Cardiac cell and tissue models have many parameters, and these can have a strong influence on model behaviour. For example a reduced outward current may result in a failure to depolarise. However, these parameters are not fixed in the same way as a physical constant or a material parameter. Instead they may vary from cell to cell, and in a single cell parameters can change dynamically in response to the local environment. The present generation of cardiac cell models are not well equipped to study the effect of uncertainty and variability. While it is possible to evaluate models with different parameter settings, the potential parameter space is high-dimensional and so a thorough exploration of model behaviour is difficult. One way to approach this problem is to replace the computational model with an emulator, which can act as a fast running surrogate.
We have used Gaussian processes as emulators of cardiac cell models, where model parameters are treated as a vector of inputs to the Gaussian process. The Gaussian process hyperparameters are fitted to a set of model runs, and the quality of fit is assessed by comparing predicted outputs from the emulator against actual output from the model.
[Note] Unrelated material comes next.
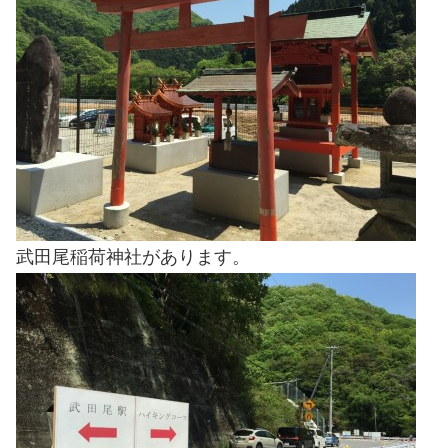
武田尾稲荷神社があります。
In this framework it is possible to treat model parameters and model outputs as uncertain, so that they are described by a distribution instead of a fixed value. Variance based sensitivity indices can then be calculated, which are the proportion of output variance that is accounted for by variance on each input or parameter. Since the emulator can be evaluated very quickly, it is possible to throughly explore the parameter space and identify regions of parameter space that are implausible given a set of experimental data. This approach is called history matching, and accounts properly for uncertainty in the experimental data as well as uncertainty in the emulator fit.